Aus dem Daten-Bestand wurde laut Polizei in Erfahrung gebracht, dass dem Mann bereits im Jahre 2021 der Führerschein "aufgrund seiner Neigung zur Rauschgift-Sucht von der Verwaltungs-Behörde unanfechtbar entzogen" worden war. Im Rahmen der Überprüfungen habe sich außerdem herausgestellt, dass der Hyundai von dem 29-Jährigen ohne das Wissen des Besitzers benutzt worden sei – was eine weitere Straftat darstelle. Weil der Deutsch-Mazedonier "drogentypische Auffälligkeiten" gezeigt habe, sei ein Test durchgeführt worden. Dieser habe einen vorausgegangenen Konsum von Cannabis und Kokain angezeigt.

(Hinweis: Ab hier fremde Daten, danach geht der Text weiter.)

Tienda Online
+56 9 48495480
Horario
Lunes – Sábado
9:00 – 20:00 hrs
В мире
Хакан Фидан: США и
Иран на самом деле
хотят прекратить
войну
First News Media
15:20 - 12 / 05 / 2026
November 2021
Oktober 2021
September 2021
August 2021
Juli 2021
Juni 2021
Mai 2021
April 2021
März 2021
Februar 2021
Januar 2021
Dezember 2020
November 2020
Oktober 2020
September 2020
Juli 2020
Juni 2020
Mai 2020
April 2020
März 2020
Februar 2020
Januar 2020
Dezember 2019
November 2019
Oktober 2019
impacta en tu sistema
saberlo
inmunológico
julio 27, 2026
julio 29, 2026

Deshalb sei – wie in solchen Fällen üblich – eine Blutentnahme angeordnet worden, die dann in den Räumen der Verkehrspolizei-Inspektion in Ingolstadt von einem hinzugezogenen Arzt durchgeführt worden sei. Bei der Durchsuchung des Hyundai sei eine Kleinmenge von Cannabis gefunden worden. Die zuständige Staatsanwaltschaft habe eine Wohnungs-Durchsuchung bei dem 29-Jährigen angeordnet. Dem Mann sei der Pkw-Schlüssel abgenommen worden. Das Auto sei verkehrssicher abgestellt worden.